Un’alternativa Vegana al Tacchino

Mac e Cheese sono i due tacchini che quest’anno anno, come da tradizione, il presidente degli Stati Uniti, ha graziato alla vigilia della festa del Giorno del ringraziamento. I due volatili – come altri scelti negli anni precedenti- passeranno il resto della loro vita in una fattoria a Leesburg, in Virginia, dove sarà loro garantito, come ha detto scherzando Barack Obama, una vita libera «da un futuro di ripieno e salsa ai mirtilli». Ma per i due animali risparmiati a Washington, si calcola che ogni anno negli Usa, siano almeno 45 milioni i tacchini uccisi per divenire il piatto di portata principale del Thanksgiving.

Il giorno del Ringraziamento è per gli americani una delle feste più sentite. Ed è quasi impossibile immaginarla senza il tradizionale tacchino ripieno al forno. Ma anche le tradizioni si evolvono. E negli Stati Uniti crescono coloro che dicono no a carne e pesce o scelgono un’alimentazione vegan, totalmente vegetale, e cruelty free (secondo alcune statistiche sarebbero 7 milioni i vegetariani, 1 milione i vegani) . T ra loro c’è anche il senatore democratico Cory Booker (@CoryBooker su Twitter, 1.500.000 follower) che partecipa anche virtualmente al #veganthanksgiving per il suo primo Ringraziamento senza derivati animali.

Insomma anche il Thanksgiving inizia a cambiare. Si moltiplicano i siti di cucina che propongono decine di ricette tradizionali vegetali: dallo stufato di funghi al tortino di zucca.

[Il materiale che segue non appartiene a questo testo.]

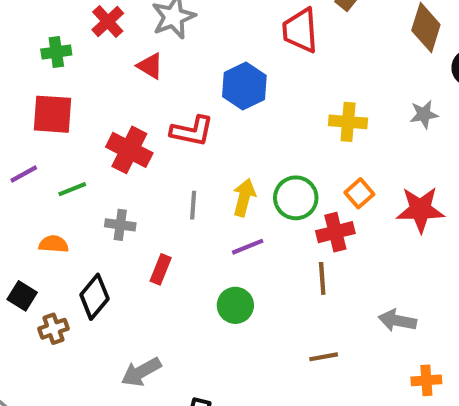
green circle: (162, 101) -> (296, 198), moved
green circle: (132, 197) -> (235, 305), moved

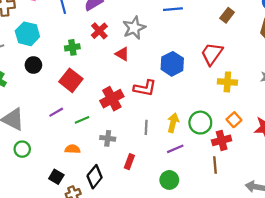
red trapezoid: (300, 30) -> (212, 54), moved, turned 40
red square: (52, 114) -> (71, 80), turned 35
red cross: (129, 150) -> (112, 99), turned 35

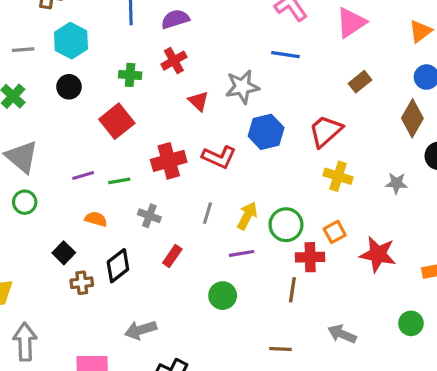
gray star: (134, 28) -> (242, 87), moved
purple line: (56, 112) -> (83, 176), moved

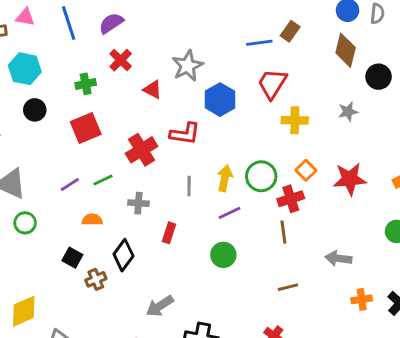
blue line: (285, 55) -> (259, 43), moved
red square: (117, 121) -> (86, 128), turned 32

Basta lasciare andare la fantasia e l’inventiva. Ma uno dei trend più diffusi è quello dell’alternativa vegetale alla carne (o «carne finta»): seitan, tofu, tempeh. Un fenomeno che sta facendo pensare a nuove prospettive di business tanto che anche Bill Gates è tra gli investitori di Beyond Meat, società all’avanguardia nella produzione di prodotti a base di soia.

Capofila della svolta vegan del Thanksgiving è la Turtle Island Foods, creatrice del Tofurky alternativa vegetale al tacchino fatta di soia (da qui il nome: un gioco di parole tra Tofu e Turkey, tacchino) che tra il 1995 e il 2012 ha venduto almeno 3 milioni di tacchini vegetali: vegani, biologici e anche kosher. Mentre VegeUsa propone un’imitazione del classico tacchino arrosto così realista che potrebbe far storcere il naso a molti: il Vegan Whole Turkey (nella foto). «Se stavate cercando un sostituto vegan che si presenti in una forma familiare, non cercate oltre – si spiega nella «Vegan Thanksgiving Guide» del blog YourDailyVegan – Si tratta un tacchino finto composto di soia e proteine del grano che può essere anche farcito. Per un pranzo di 10-16 persone».

Come ha raccontato sapientemente lo scrittore statunitense Jonatan Safran Foer nel libro «Se niente importa» (titolo originale «Eating Animals»), il cibo è soprattutto cultura, memoria, storia, personale e collettiva. E non a caso lo stesso Foer chiude il suo racconto immaginando una nuova forma di cena del Ringraziamento. «Che succederebbe se non ci fosse il tacchino? – si chiede lo scrittore di origine ebraica – Si romperebbe, o danneggerebbe, la tradizione, se ci limitassimo a stufato di patate dolci, panini fatti in casa, fagiolini con le mandorle, composta di mirtilli rossi, batate, purè al burro, torta di zucca e noci pecan? Forse potremmo aggiungere la zuppa di fagioli dei Timucua. Non è un pensiero così assurdo. I tuoi cari intorno alla tavola. Ascolta i suoni, annusa gli odori. Non c’è il tacchino. La festa è forse compromessa? Il Ringraziamento non è più il Ringraziamento? O il Ringraziamento ne uscirebbe ancora più forte? La scelta di non mangiare il tacchino sarebbe un modo più sentito per celebrare la nostra gratitudine?».

Per Foer la risposta è ovviamente positiva. E anche per noi. Tutto cambia e si arricchisce di nuove prospettive. Anche il Canale Cucina di Corriere.it un anno fa, al suo inizio, proponeva di celebrare il Thanksgiving solo con la più classica delle ricette: il tacchino al forno . Oggi pensiamo che esista anche un modo diverso, più attento agli altri animali, per festeggiare questo giorno. Che ci permetta finalmente di immaginare 45 milioni di tacchini felici.